Ariel

Un cugino per amico

Nancje il cjan al mene le code par di bant (friulano, trad.: nemmeno il cane dimena la coda gratuitamente, ossia  nessuno fa nulla per nulla).

Quando Christian era un “piccolissimo”, Ariel, che era invece dei “grandi”, usciva due volte al giorno dalla sua aula per consolarlo e proteggerlo.

Ora la nostra ragazza ha deciso che è arrivato il momento di riscuotere il pizzo facendosi spingere sull’altalena.

Piccole malavitose crescono.

Scherzi a parte: chi crede che le persone come Ariel non siano empatiche o vivano perennemente in un volontario isolamento sociale, ha una visione limitata e stereotipata dell’autismo. Ariel non ama la confusione, ma adora la silenziosa compagnia di chi le siede accanto senza lanciarsi in un’insalata di parole alle quali lei non può rispondere.

È purtroppo facile scambiare per noia o tedio la sua necessità di isolarsi per far riposare i canali sensoriali sovrastimolati.

A volte potrebbe essere effettivamente disinteresse, ma come per tutti gli esseri viventi: dovreste vedere il muso di Baloo mentre cerco di convincerlo che restituire la pallina è una grande idea o la faccia di Davide mentre gli ricordo dell’esistenza dei compiti per le vacanze!

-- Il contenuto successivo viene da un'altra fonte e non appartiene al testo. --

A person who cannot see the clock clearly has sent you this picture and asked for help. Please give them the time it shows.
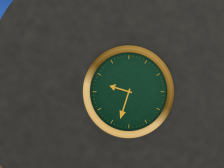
9:33
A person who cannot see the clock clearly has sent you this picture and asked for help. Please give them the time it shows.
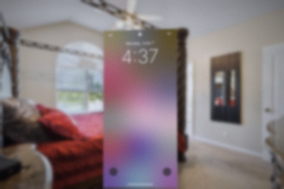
4:37
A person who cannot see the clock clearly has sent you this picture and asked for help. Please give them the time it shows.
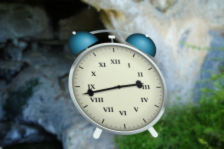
2:43
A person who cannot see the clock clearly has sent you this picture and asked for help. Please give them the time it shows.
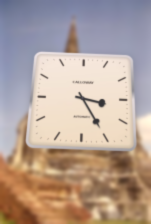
3:25
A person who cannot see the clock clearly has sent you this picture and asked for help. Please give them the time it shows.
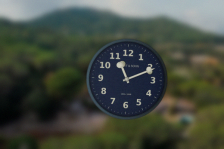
11:11
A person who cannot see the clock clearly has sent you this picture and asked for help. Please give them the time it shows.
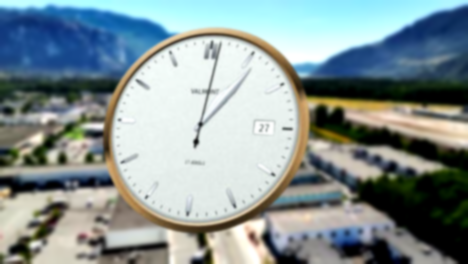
1:06:01
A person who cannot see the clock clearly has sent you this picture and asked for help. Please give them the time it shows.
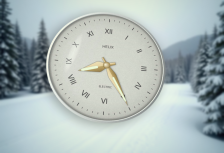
8:25
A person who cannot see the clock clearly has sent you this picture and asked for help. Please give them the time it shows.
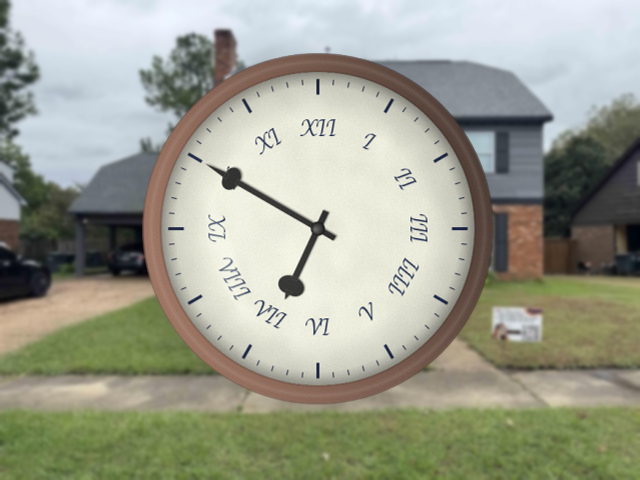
6:50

Quindi non diamo per scontato che le persone autistiche vogliano stare sempre da sole: magari gradirebbero un amico che rispetti i loro tempi. Basterebbe sedersi lì, vicino a loro, senza forzature e godersi la loro compagnia.

Anche perché se non vogliono nessuno tra i piedi, non hanno problemi ad accompagnare i malcapitati direttamente al cancello.*

E intanto, mentre io discuto di massimi sistemi sociali e le cicale urlano il disagio per l’afa amazzonica che imbeve l’aria, la Boss della Bassa Friulana continua a farsi dispoticamente spingere avanti e indietro.